The Chicken and a lesson learned

By Raland Patterson

When I was about 10 years old, I found an old table knife in the trash. I began to play Indian and practiced throwing until I could stick it in the ground almost every time.


I then started to find targets – cans, boxes – anything I thought the knife would penetrate. As my skill improved, my confidence improved and I became a little cocky. That’s when the stupid boy came out again.


We lived on a small farm. We had cows, horses, and pigs, but no chickens. My father hated chickens, but his brother Bud, whose farm joined ours, loved them. The problem was that Bud let them run free, and sometimes they wandered over to our house.


I’m not sure what I was thinking, but one afternoon a big, white chicken came within eight feet of me while I was standing on the back porch.


Without hesitating, I threw the knife at this innocent chicken and as with the cans and other items, I hit the target. The knife hit her neck just below her head, and she dropped like a sack of flour.


My younger sister, old big mouth, saw the killing blow and couldn’t wait to tell my Daddy.


I’ll never forget the first words that came out of his mouth. “How much money have you saved, son?”


Surprised at the question, I answered, “One dollar and twenty-seven cents.” At that age you know to the penny how much you have.


With his arms folded across his chest, he said, “Go get it and take it to Bud. Tell him you killed his chicken and ask if that’s enough to pay for it.”

I did as I was told.


Over the years we had made a footpath from our house to Bud’s. I wouldn’t say I was walking slowly, but as my Mamaw used to say, “You needed to drive up a stake to see if he was moving.”


I was about a hundred yards from Bud’s house when I was shocked to see my dead chicken come running into his yard. I could see a blood stain on her neck, but otherwise, she looked healthy. I turned and set a record on getting from Bud’s house to ours.


Dad saw me coming. He asked, “What did he say?”

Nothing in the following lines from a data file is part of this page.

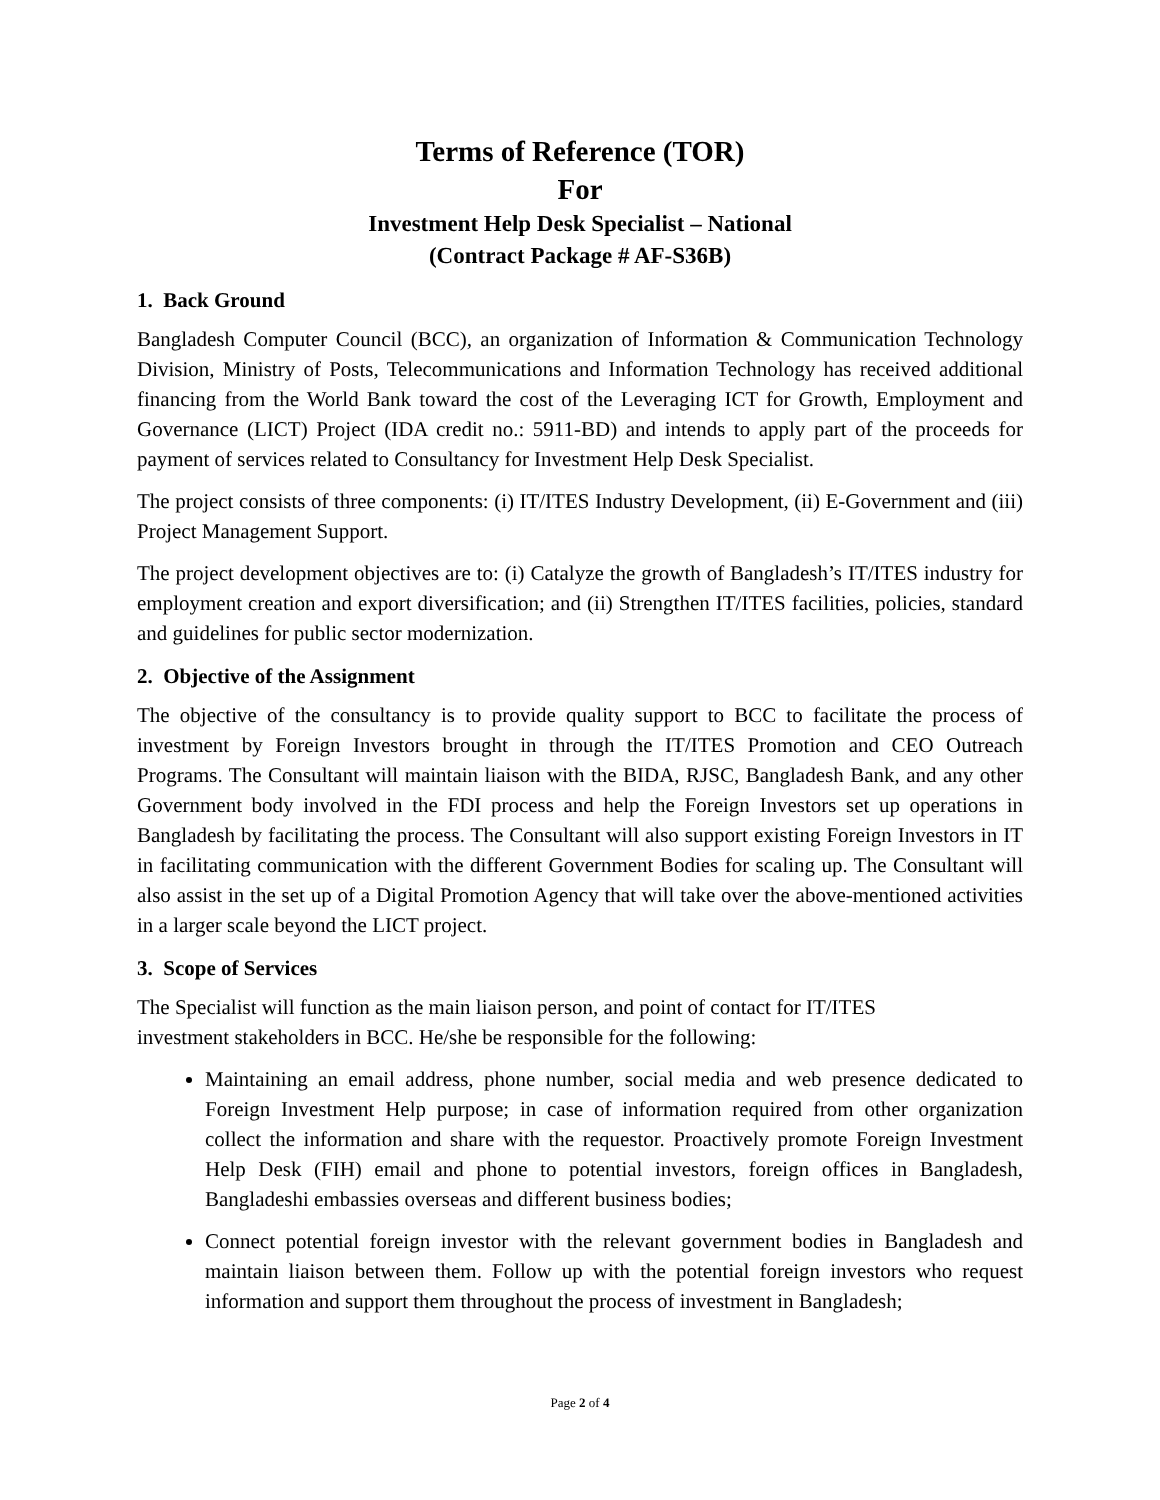Terms of Reference (TOR)
For
Investment Help Desk Specialist – National
(Contract Package # AF-S36B)
1. Back Ground
Bangladesh Computer Council (BCC), an organization of Information & Communication Technology Division, Ministry of Posts, Telecommunications and Information Technology has received additional financing from the World Bank toward the cost of the Leveraging ICT for Growth, Employment and Governance (LICT) Project (IDA credit no.: 5911-BD) and intends to apply part of the proceeds for payment of services related to Consultancy for Investment Help Desk Specialist.
The project consists of three components: (i) IT/ITES Industry Development, (ii) E-Government and (iii) Project Management Support.
The project development objectives are to: (i) Catalyze the growth of Bangladesh’s IT/ITES industry for employment creation and export diversification; and (ii) Strengthen IT/ITES facilities, policies, standard and guidelines for public sector modernization.
2. Objective of the Assignment
The objective of the consultancy is to provide quality support to BCC to facilitate the process of investment by Foreign Investors brought in through the IT/ITES Promotion and CEO Outreach Programs. The Consultant will maintain liaison with the BIDA, RJSC, Bangladesh Bank, and any other Government body involved in the FDI process and help the Foreign Investors set up operations in Bangladesh by facilitating the process. The Consultant will also support existing Foreign Investors in IT in facilitating communication with the different Government Bodies for scaling up. The Consultant will also assist in the set up of a Digital Promotion Agency that will take over the above-mentioned activities in a larger scale beyond the LICT project.
3. Scope of Services
The Specialist will function as the main liaison person, and point of contact for IT/ITES
investment stakeholders in BCC. He/she be responsible for the following:
Maintaining an email address, phone number, social media and web presence dedicated to Foreign Investment Help purpose; in case of information required from other organization collect the information and share with the requestor. Proactively promote Foreign Investment Help Desk (FIH) email and phone to potential investors, foreign offices in Bangladesh, Bangladeshi embassies overseas and different business bodies;
Connect potential foreign investor with the relevant government bodies in Bangladesh and maintain liaison between them. Follow up with the potential foreign investors who request information and support them throughout the process of investment in Bangladesh;
Page 2 of 4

I was so excited it was all I could do to talk. I finally conveyed to Daddy that the chicken was okay and had beaten me back to Bud’s.

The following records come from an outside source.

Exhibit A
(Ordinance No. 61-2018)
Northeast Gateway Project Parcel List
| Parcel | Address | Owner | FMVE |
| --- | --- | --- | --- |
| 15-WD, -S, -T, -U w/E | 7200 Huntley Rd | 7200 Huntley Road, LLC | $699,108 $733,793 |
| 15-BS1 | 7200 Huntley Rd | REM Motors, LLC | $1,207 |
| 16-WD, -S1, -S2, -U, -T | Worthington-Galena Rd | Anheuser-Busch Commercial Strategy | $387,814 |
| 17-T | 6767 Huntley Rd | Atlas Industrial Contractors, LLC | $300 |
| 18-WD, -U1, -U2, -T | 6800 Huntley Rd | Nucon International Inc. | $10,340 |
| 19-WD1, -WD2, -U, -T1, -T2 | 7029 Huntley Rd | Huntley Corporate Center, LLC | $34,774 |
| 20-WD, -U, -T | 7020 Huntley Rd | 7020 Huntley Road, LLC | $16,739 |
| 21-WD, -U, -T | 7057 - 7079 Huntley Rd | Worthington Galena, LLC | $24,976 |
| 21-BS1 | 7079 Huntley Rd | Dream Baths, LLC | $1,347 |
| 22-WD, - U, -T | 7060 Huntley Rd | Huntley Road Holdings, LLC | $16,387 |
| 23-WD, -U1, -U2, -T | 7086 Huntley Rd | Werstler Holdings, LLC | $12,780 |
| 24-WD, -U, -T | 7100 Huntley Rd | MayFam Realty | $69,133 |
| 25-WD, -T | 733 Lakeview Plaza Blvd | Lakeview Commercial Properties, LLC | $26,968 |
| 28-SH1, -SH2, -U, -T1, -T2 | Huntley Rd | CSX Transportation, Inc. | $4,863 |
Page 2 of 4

Going back to his normal stern stance, he asked the legendary question, “Did you learn anything?”

“Yes sir. Leave Bud’s chickens alone.”


As I think back over my life, this was my first lesson in cause and effect. Over the years I’ve had many chicken flashbacks when I start to react before thinking first. Remembering that chicken playing possum saved me from many future embarrassments.